Problem to solve: Your answer should be the exact lines of the data below from the one containing "201: (1428, 775)" through the one containing "225: (881, 866)"; please include nothing else.

Provided data:
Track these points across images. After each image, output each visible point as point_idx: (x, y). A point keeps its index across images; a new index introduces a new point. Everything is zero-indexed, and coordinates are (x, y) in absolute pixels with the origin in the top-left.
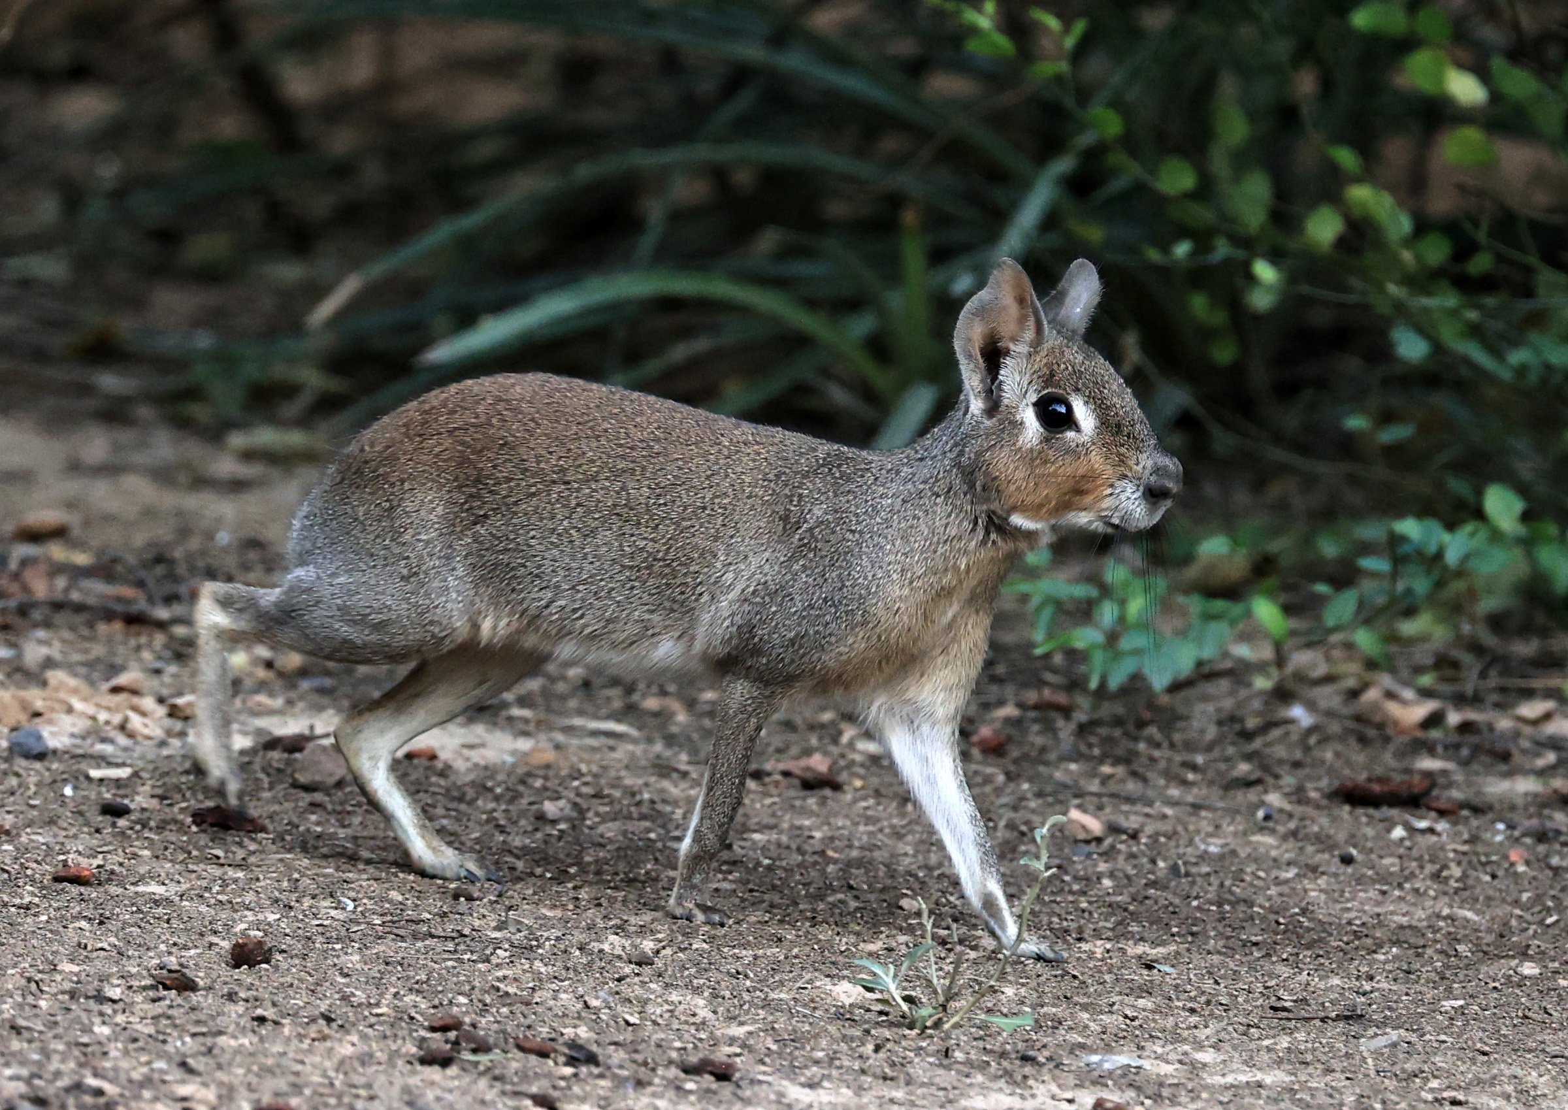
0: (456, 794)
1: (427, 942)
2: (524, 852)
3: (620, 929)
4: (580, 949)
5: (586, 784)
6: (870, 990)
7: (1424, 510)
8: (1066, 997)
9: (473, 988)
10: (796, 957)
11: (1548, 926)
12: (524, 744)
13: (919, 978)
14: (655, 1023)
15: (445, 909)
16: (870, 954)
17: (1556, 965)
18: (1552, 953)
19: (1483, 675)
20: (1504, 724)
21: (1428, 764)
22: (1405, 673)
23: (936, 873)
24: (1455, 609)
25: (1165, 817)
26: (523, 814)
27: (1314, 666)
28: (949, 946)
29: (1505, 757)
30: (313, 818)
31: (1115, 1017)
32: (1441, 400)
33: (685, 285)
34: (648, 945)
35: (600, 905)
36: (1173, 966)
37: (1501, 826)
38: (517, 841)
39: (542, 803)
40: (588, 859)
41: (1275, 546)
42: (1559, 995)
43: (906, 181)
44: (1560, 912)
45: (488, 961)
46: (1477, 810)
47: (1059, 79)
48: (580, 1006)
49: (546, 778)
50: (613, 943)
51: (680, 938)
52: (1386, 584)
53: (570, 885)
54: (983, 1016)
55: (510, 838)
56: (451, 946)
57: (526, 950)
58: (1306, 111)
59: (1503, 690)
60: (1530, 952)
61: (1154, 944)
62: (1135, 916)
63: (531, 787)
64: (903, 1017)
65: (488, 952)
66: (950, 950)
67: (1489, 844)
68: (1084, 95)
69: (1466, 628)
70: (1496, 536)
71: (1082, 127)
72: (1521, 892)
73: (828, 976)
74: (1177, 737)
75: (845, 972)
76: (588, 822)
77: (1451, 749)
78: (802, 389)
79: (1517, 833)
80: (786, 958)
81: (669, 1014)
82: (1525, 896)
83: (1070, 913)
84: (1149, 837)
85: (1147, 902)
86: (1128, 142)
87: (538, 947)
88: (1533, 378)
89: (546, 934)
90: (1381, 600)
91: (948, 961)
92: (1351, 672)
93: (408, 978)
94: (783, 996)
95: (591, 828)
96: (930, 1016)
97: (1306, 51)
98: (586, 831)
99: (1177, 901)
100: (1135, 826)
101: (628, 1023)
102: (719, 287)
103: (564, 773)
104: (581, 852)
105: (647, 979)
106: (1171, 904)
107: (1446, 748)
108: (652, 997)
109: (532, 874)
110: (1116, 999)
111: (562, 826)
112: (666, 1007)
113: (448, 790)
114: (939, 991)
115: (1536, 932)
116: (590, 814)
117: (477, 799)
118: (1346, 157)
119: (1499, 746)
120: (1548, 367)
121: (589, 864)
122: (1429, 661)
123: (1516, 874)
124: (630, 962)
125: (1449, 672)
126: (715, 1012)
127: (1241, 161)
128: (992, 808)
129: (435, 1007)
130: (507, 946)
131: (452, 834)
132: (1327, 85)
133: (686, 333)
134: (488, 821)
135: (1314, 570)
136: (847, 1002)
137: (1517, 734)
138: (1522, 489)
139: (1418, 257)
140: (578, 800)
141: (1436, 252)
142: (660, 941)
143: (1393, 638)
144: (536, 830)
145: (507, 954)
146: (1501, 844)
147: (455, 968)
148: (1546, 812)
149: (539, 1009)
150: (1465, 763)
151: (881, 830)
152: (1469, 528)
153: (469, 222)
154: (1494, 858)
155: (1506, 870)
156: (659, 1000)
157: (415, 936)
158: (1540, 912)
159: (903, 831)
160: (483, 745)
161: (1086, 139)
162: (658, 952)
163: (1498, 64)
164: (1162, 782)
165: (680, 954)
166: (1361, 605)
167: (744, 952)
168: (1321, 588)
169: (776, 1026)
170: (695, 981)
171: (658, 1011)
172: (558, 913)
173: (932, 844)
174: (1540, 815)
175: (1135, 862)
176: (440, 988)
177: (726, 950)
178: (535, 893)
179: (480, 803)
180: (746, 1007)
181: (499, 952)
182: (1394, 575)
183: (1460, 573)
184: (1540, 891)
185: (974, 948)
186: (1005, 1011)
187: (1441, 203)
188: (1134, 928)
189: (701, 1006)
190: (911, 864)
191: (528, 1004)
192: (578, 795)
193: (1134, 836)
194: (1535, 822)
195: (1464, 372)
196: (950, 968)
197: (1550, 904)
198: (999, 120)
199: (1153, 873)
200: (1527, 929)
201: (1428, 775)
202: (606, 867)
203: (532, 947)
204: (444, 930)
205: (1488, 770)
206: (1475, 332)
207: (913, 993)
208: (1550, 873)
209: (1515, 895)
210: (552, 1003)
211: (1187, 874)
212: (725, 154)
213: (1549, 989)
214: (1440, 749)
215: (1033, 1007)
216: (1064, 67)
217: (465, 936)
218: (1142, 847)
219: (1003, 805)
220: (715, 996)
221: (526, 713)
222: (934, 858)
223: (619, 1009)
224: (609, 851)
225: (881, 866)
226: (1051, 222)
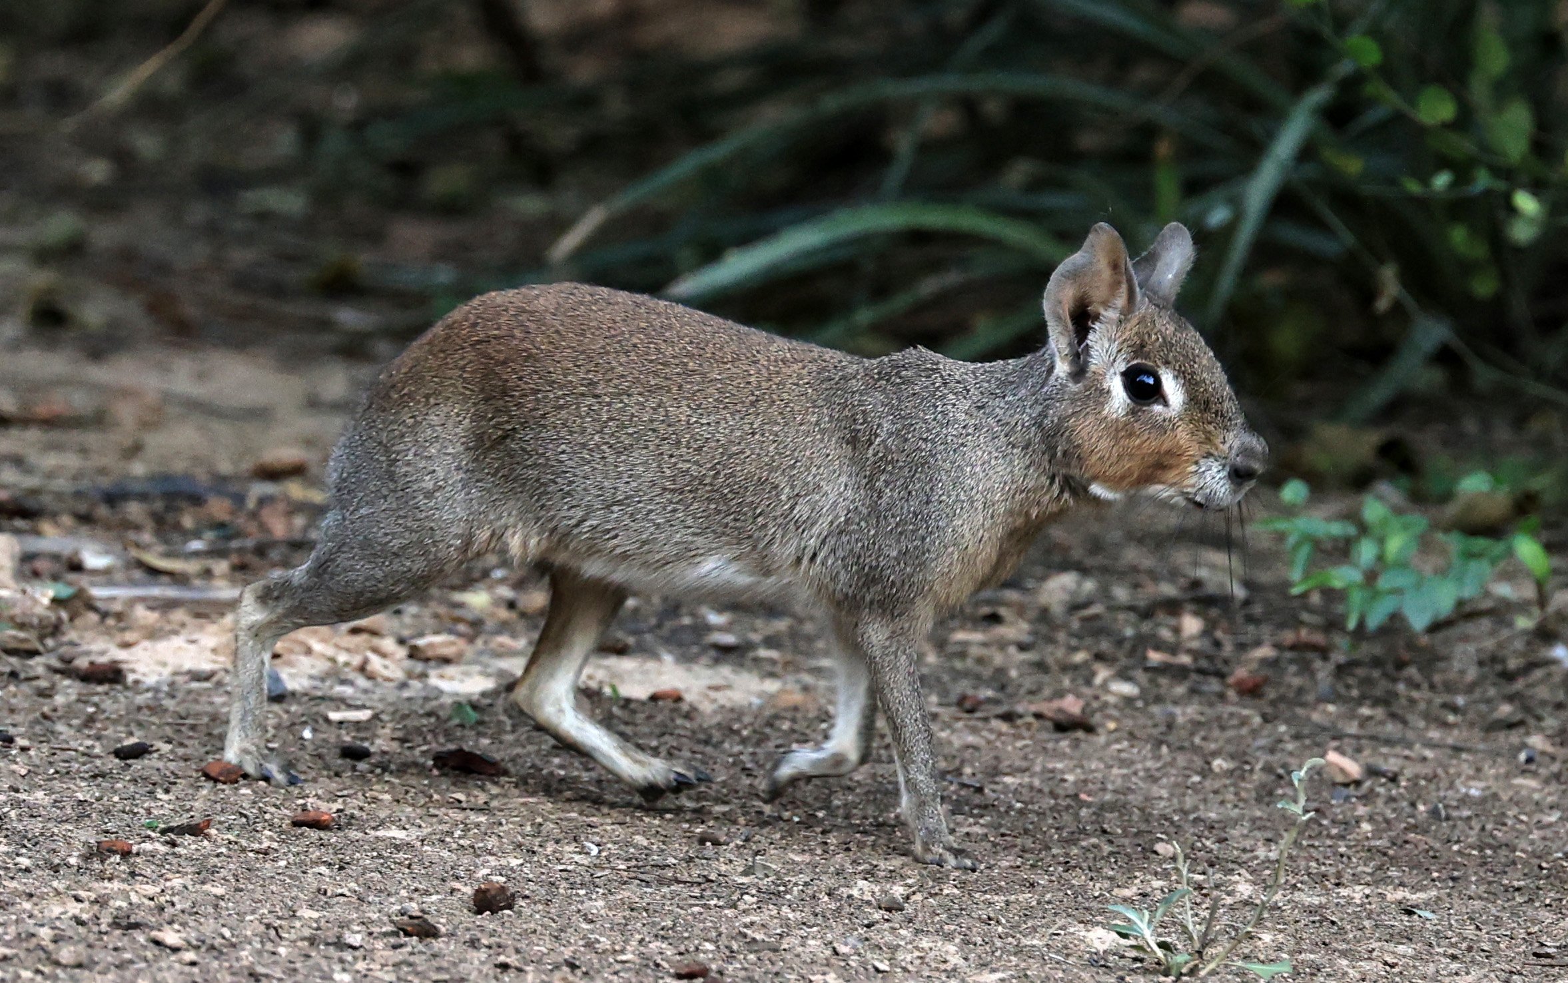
0: (702, 736)
1: (673, 888)
3: (870, 875)
4: (829, 895)
6: (1124, 936)
8: (1324, 943)
9: (720, 935)
10: (1049, 902)
12: (772, 686)
13: (1174, 923)
14: (905, 970)
15: (691, 853)
16: (1125, 900)
23: (1192, 817)
25: (1424, 759)
26: (770, 756)
28: (1204, 891)
30: (556, 761)
31: (1374, 964)
33: (934, 218)
34: (898, 891)
35: (848, 850)
36: (1433, 912)
40: (836, 802)
41: (1537, 483)
43: (1157, 111)
45: (734, 906)
47: (1316, 8)
48: (828, 952)
49: (794, 720)
50: (862, 888)
51: (931, 883)
53: (819, 830)
54: (1240, 963)
55: (756, 782)
56: (696, 891)
57: (774, 895)
61: (1415, 889)
62: (1394, 861)
63: (779, 730)
64: (1158, 963)
65: (735, 897)
66: (1205, 895)
68: (1342, 23)
71: (1338, 56)
73: (1082, 922)
74: (1437, 678)
75: (1099, 918)
80: (1039, 903)
81: (919, 961)
83: (1328, 858)
84: (1408, 780)
85: (1408, 846)
86: (1386, 72)
87: (786, 892)
89: (793, 880)
91: (1204, 906)
93: (654, 924)
94: (1035, 942)
96: (1186, 963)
99: (1437, 845)
100: (1395, 769)
101: (877, 970)
102: (967, 219)
103: (811, 715)
104: (829, 796)
105: (897, 926)
106: (1431, 848)
108: (902, 943)
109: (779, 818)
110: (1375, 945)
112: (917, 954)
113: (694, 732)
114: (1195, 937)
117: (722, 742)
121: (838, 807)
124: (880, 908)
126: (966, 959)
127: (1502, 90)
128: (1249, 751)
129: (681, 954)
130: (754, 892)
133: (935, 266)
134: (734, 764)
136: (1101, 948)
142: (910, 887)
145: (755, 899)
147: (701, 913)
149: (788, 956)
151: (1135, 773)
153: (714, 153)
156: (910, 947)
157: (661, 882)
159: (1158, 774)
160: (729, 687)
161: (1344, 68)
162: (908, 898)
164: (1422, 724)
165: (931, 900)
167: (996, 898)
169: (1029, 973)
170: (946, 927)
171: (909, 958)
172: (807, 858)
173: (1188, 788)
175: (1394, 805)
176: (686, 935)
177: (977, 895)
178: (782, 838)
179: (726, 745)
180: (998, 953)
181: (745, 897)
185: (1229, 894)
186: (1262, 957)
188: (1393, 872)
189: (952, 952)
190: (1166, 807)
191: (775, 950)
193: (1394, 779)
196: (1206, 914)
198: (1254, 49)
199: (1413, 816)
202: (855, 811)
203: (779, 892)
204: (690, 875)
207: (1168, 940)
210: (800, 949)
211: (1448, 818)
212: (976, 84)
215: (1291, 953)
217: (712, 881)
218: (1402, 790)
219: (1259, 748)
220: (966, 942)
221: (773, 654)
222: (1189, 802)
223: (869, 955)
224: (858, 795)
225: (1136, 810)
226: (1307, 152)
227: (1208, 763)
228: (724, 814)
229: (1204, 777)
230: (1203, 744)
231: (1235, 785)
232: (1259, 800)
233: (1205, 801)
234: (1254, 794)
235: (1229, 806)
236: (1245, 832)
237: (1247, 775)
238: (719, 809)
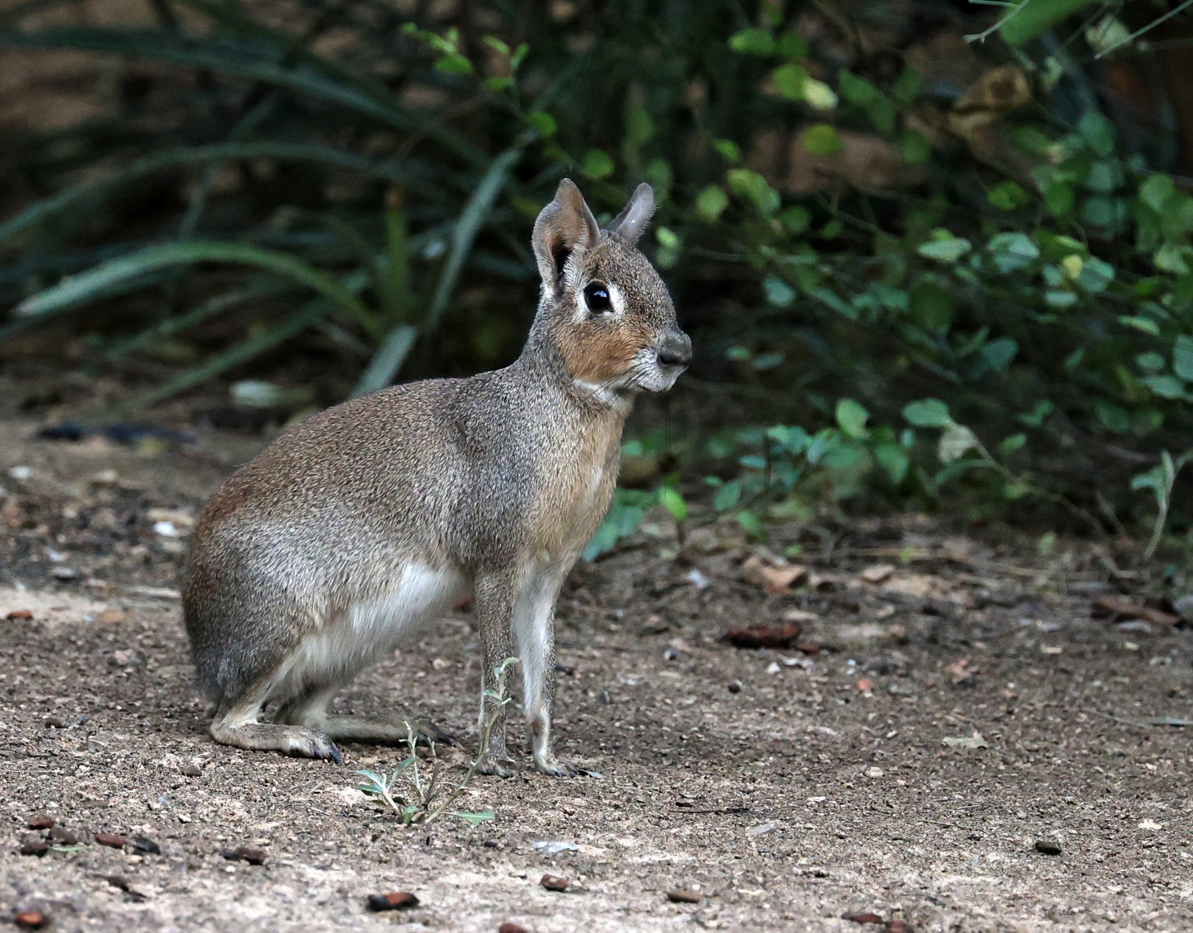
0: (47, 645)
1: (26, 760)
2: (101, 689)
3: (175, 749)
4: (145, 764)
5: (147, 637)
6: (368, 793)
7: (790, 421)
8: (519, 797)
9: (62, 796)
10: (311, 769)
11: (889, 739)
12: (100, 607)
13: (406, 784)
14: (203, 821)
15: (40, 734)
16: (368, 766)
17: (896, 768)
18: (892, 760)
19: (837, 546)
20: (854, 584)
21: (796, 615)
22: (778, 546)
23: (418, 703)
24: (815, 496)
25: (593, 658)
26: (99, 660)
27: (707, 541)
28: (428, 759)
29: (855, 609)
31: (557, 812)
32: (804, 336)
33: (220, 252)
34: (197, 761)
35: (159, 730)
36: (601, 773)
37: (852, 662)
38: (95, 682)
39: (113, 652)
40: (149, 695)
41: (676, 448)
42: (898, 792)
43: (388, 170)
44: (897, 729)
45: (73, 774)
46: (834, 650)
47: (507, 91)
48: (144, 808)
49: (117, 633)
50: (169, 760)
51: (221, 755)
52: (762, 477)
53: (136, 715)
54: (455, 813)
55: (89, 680)
56: (44, 763)
57: (103, 765)
58: (697, 113)
59: (853, 557)
60: (876, 759)
61: (586, 756)
62: (571, 735)
63: (106, 640)
64: (394, 814)
65: (73, 767)
66: (430, 762)
67: (843, 676)
68: (526, 102)
69: (824, 511)
70: (846, 439)
71: (525, 127)
72: (868, 713)
73: (335, 783)
74: (603, 596)
75: (349, 780)
76: (149, 667)
77: (813, 604)
78: (311, 331)
79: (864, 668)
80: (303, 769)
81: (213, 814)
82: (871, 716)
83: (522, 733)
84: (581, 673)
85: (581, 723)
86: (561, 139)
87: (112, 763)
88: (874, 316)
89: (118, 753)
90: (758, 489)
91: (428, 770)
92: (736, 546)
93: (12, 788)
94: (301, 799)
95: (151, 671)
96: (415, 813)
97: (696, 68)
98: (148, 673)
99: (604, 723)
100: (572, 665)
101: (181, 821)
102: (246, 253)
103: (129, 629)
104: (143, 690)
105: (196, 787)
106: (599, 725)
107: (810, 602)
108: (201, 801)
109: (107, 707)
110: (558, 798)
111: (130, 670)
112: (211, 808)
113: (41, 642)
114: (422, 794)
115: (879, 743)
116: (151, 661)
117: (61, 650)
118: (728, 149)
119: (851, 601)
120: (885, 310)
121: (151, 699)
122: (794, 535)
123: (864, 699)
124: (183, 774)
125: (810, 544)
126: (249, 812)
127: (648, 153)
128: (461, 653)
129: (32, 810)
130: (88, 763)
131: (44, 677)
132: (713, 94)
133: (220, 289)
134: (72, 667)
135: (705, 467)
136: (351, 803)
137: (863, 592)
138: (866, 403)
139: (785, 226)
140: (142, 650)
141: (798, 221)
142: (206, 758)
143: (767, 519)
144: (110, 673)
145: (88, 769)
146: (852, 676)
147: (48, 780)
148: (887, 651)
149: (113, 811)
150: (824, 615)
151: (375, 671)
152: (825, 433)
153: (52, 205)
154: (847, 687)
155: (857, 696)
156: (206, 803)
157: (17, 756)
158: (883, 728)
159: (392, 671)
160: (67, 608)
161: (528, 137)
162: (204, 766)
163: (844, 76)
164: (591, 631)
165: (222, 768)
166: (743, 494)
167: (271, 766)
168: (713, 481)
169: (296, 822)
170: (233, 788)
171: (205, 812)
172: (127, 737)
173: (415, 681)
174: (881, 653)
175: (570, 692)
176: (36, 796)
177: (257, 764)
178: (109, 722)
179: (66, 652)
180: (273, 808)
181: (81, 767)
182: (768, 470)
183: (819, 468)
184: (882, 713)
185: (447, 761)
186: (472, 808)
187: (800, 184)
188: (571, 743)
189: (238, 807)
190: (399, 696)
191: (104, 807)
192: (142, 645)
193: (570, 673)
194: (877, 659)
195: (820, 313)
196: (430, 776)
197: (890, 722)
198: (460, 123)
199: (585, 701)
200: (872, 742)
201: (796, 623)
202: (163, 702)
203: (107, 763)
204: (39, 751)
205: (841, 619)
206: (829, 282)
207: (401, 796)
208: (889, 698)
209: (863, 714)
210: (123, 806)
211: (611, 702)
212: (251, 150)
213: (891, 788)
214: (805, 604)
215: (495, 805)
216: (510, 81)
217: (56, 755)
218: (577, 682)
219: (471, 650)
220: (248, 799)
221: (101, 583)
222: (416, 692)
223: (175, 810)
224: (166, 689)
225: (375, 698)
226: (501, 200)
227: (431, 662)
228: (64, 705)
229: (427, 673)
230: (427, 648)
231: (451, 678)
232: (469, 689)
233: (428, 691)
234: (465, 685)
235: (447, 694)
236: (459, 714)
237: (460, 671)
238: (60, 701)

Output for this exercise:
201: (1428, 775)
202: (606, 867)
203: (532, 947)
204: (444, 930)
205: (1488, 770)
206: (1475, 332)
207: (913, 993)
208: (1550, 873)
209: (1515, 895)
210: (552, 1003)
211: (1187, 874)
212: (725, 154)
213: (1549, 989)
214: (1440, 749)
215: (1033, 1007)
216: (1064, 67)
217: (465, 936)
218: (1142, 847)
219: (1003, 805)
220: (715, 996)
221: (526, 713)
222: (934, 858)
223: (619, 1009)
224: (609, 851)
225: (881, 866)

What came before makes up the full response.